Empowering through knowledge
The last point is of particular importance. Healthcare workers at both managerial and frontline levels must be empowered to develop and maintain a strong understanding of the core principles of health and safety, including risk assessment and incident reporting and investigation, so they can follow them consistently and, in doing so, protect themselves and their colleagues.
Richard Evens, commercial director of the British Safety Council, says: “Evidence from the healthcare sector has demonstrated that, in combination with a more widespread use of safety-engineered medical sharps, training can significantly reduce the risk of sharp-related injuries. In one study, training cut needle stick injuries from around 47 per cent to 8 per cent.”
Other preventive strategies
Importantly, education and training need to be part of a comprehensive and integrated approach, involving a number of other evidence-based strategies.
NHS Employers highlights these strategies in their Managing the risks of sharp injuries report, published in December 2015 to support the implementation of the Health and Safety (Sharp Instruments in Healthcare) Regulations 2013.
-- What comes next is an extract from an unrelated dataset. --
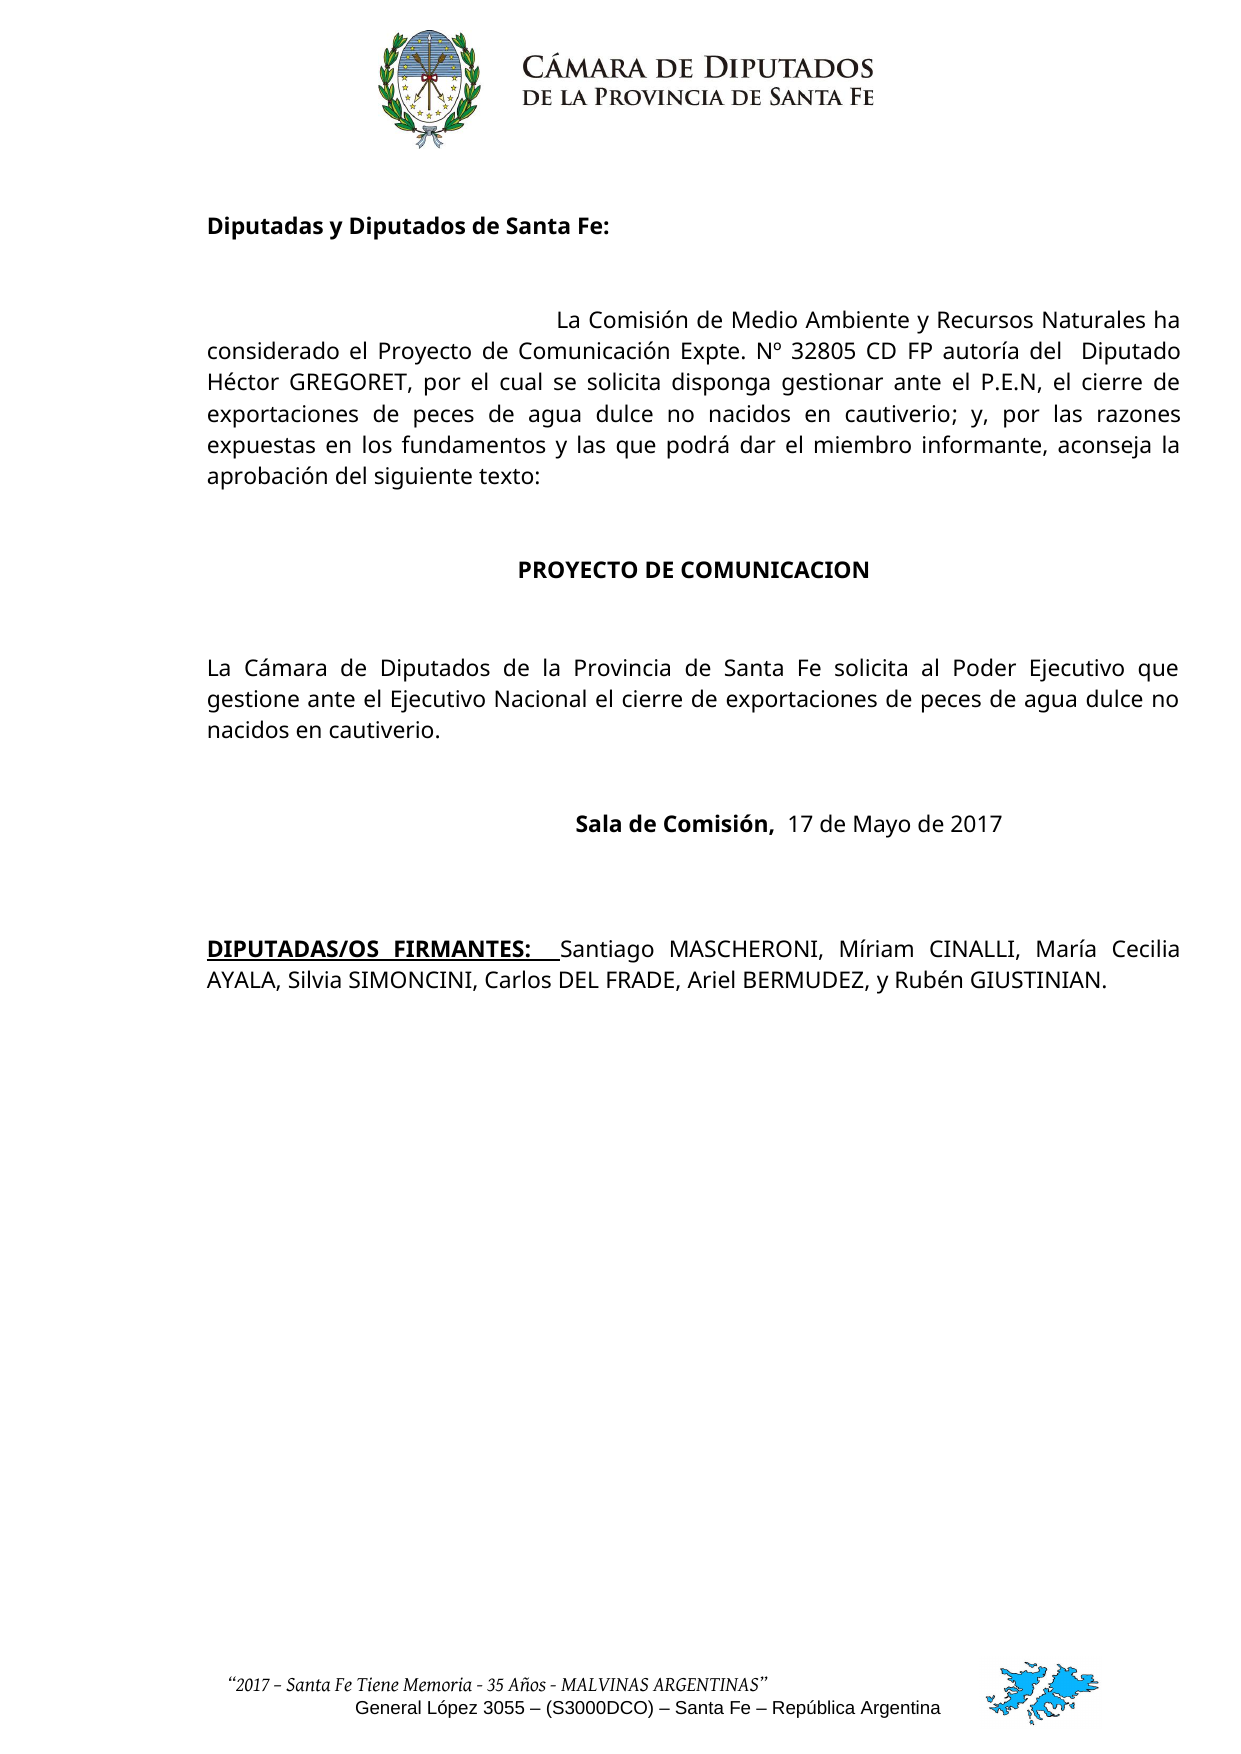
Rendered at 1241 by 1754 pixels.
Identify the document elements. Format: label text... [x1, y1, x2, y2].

A first, important step is for managers with health and safety responsibilities to carry out an assessment of the risk of sharp injuries in their facility. The aim is to identify potential hazards and the workers who are most at risk of being harmed, so that appropriate precautions can be taken.
Incident reporting is also crucial, for at least two reasons. It helps ensure that injured workers receive prompt treatment, and that each incident is properly investigated, thus enabling measures to be put swiftly in place to prevent its re-occurrence.
As ever, risk assessment, incident reporting and investigation are key to addressing safety concerns. Additional strategies, specific to the prevention of sharp injuries, include replacing conventional needles and other sharps with safer devices and implementing safe working practices such as the use of protective clothing.
The take-home message?
Despite new regulations and compelling evidence that sharp injuries can be prevented, healthcare providers are not doing enough to address the problem.
Investing more in training and other preventive strategies has the potential to significantly reduce accidents, resulting in safer and healthier workplaces – a win-win accomplishment for staff and providers.